IMO, the only differentiating factor between an AP and a Campaign is scale and scope. There's some muddy water between the two when you get into large APs that cover many smaller quests and much of the setting world. I think most of the 5E published Campaigns certainly qualify as at least lite-campaigns. They're more ambitious than most APs, but they're a much tighter railroad than many campaigns.

One can (and IMO preferably would) have several PC parties in the world where you jump now and then from playing one group to another, and where these parties can meet, interact, switch characters, influence each other's adventures, and so forth. (though a word of caution: the DM has to be very careful about timelines) Players might also come and go...of the four players who started my current campaign only one remains, I'm down to three total right now but have had as many as seven (in two groups on different nights) going at once; and so far thirteen different players have been involved at one time or another in this game.

And they've gone through a staggering number of characters, much of which came early on when youth and enthusiasm (two players) and old age and alcohol (the other two) threw caution and wisdom to the winds on a weekly basis...and some would say little has changed in the 9 years since...and that's what makes it fun! :)
Campaigns are like books to me.

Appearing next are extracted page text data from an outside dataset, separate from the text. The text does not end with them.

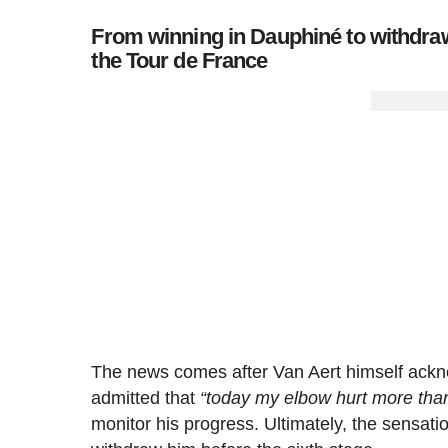
From winning in Dauphiné to withdraw
the Tour de France
The news comes after Van Aert himself acknow
admitted that
“today my elbow hurt more tha
monitor his progress. Ultimately, the sensat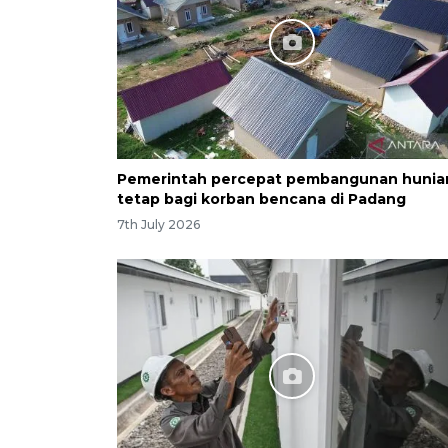
Pemerintah percepat pembangunan hunia
tetap bagi korban bencana di Padang
7th July 2026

I like to finish them. But I have not had the life stability to stick with one game for years on end, so I don't like the idea of sitting down to read a book, only knowing I'd need a 5-year-plan for my future just to get to the end.

Or just make it open-ended, but each new level after a certain point (18? 20?) takes a great deal longer to achieve than the one before...a steeper j-curve on the required xp, in other words.

Yeah, that's certainly an option too; though I find multi-class characters tend to want to become single-character parties as they have less need of the others in the party to provide abilities they don't have. If everyone's single-class then they need a party around them, and the whole can become greater than the sum of the parts.

Lanefan
Yeah, I agree with that. And I don't have a rightly good solution to it either.
 

Remathilis

Legend
I'm against ASI. only feats.

Like they did in Pillars of eternity PC game.

You get your scores at start and only improve by some magic item.

You get "feat" only by leveling.


I'm currently retweaking races to all have no ability bonuses, and ASI's are used by feats only. If you want "half feat" take two of those instead of ASI when you get it.

Also starting abilities would be raised to point buy standard+race bonus+all ASI's in 20 levels.
This will make characters stronger because they will have all ASI's from start and gain feats while leveling in addition.

Starting abilities for every character would be in array, same for everyone. Amount depends on power level you want in campaign.

I.E:
starting(and in many times endgame abilities) could be:
20
18
16
14
12
10

arrange in any order.

You can always lower one ore more of those by 2 if you want lower powered PCs.

So every first level PC has a +5 to his primary stat and a +4 to his secondary, as well as 4 feats as he levels? Make sure you adjust monster stats to accommodate the power increase...
 

Horwath

Legend
So every first level PC has a +5 to his primary stat and a +4 to his secondary, as well as 4 feats as he levels? Make sure you adjust monster stats to accommodate the power increase...

Of course.

you can make it

18
16
14
12
12
10

or any other array you think it's needed for desired power level.

But idea is to go away with ASI over levels, and to remove racial ability bonuses so you are not forced into optimal race/class combo.
There will always be races favorable to some classes, but abilities should be neutral in that aspect.
 

Yardiff

Adventurer
Don't remember if this was mentioned.

You could have classes give stat bonuses on choosing them. Fighter gives +1 or 2 to str or dex and +1 to con and so on. This would lessen the need for ASI's to a degree.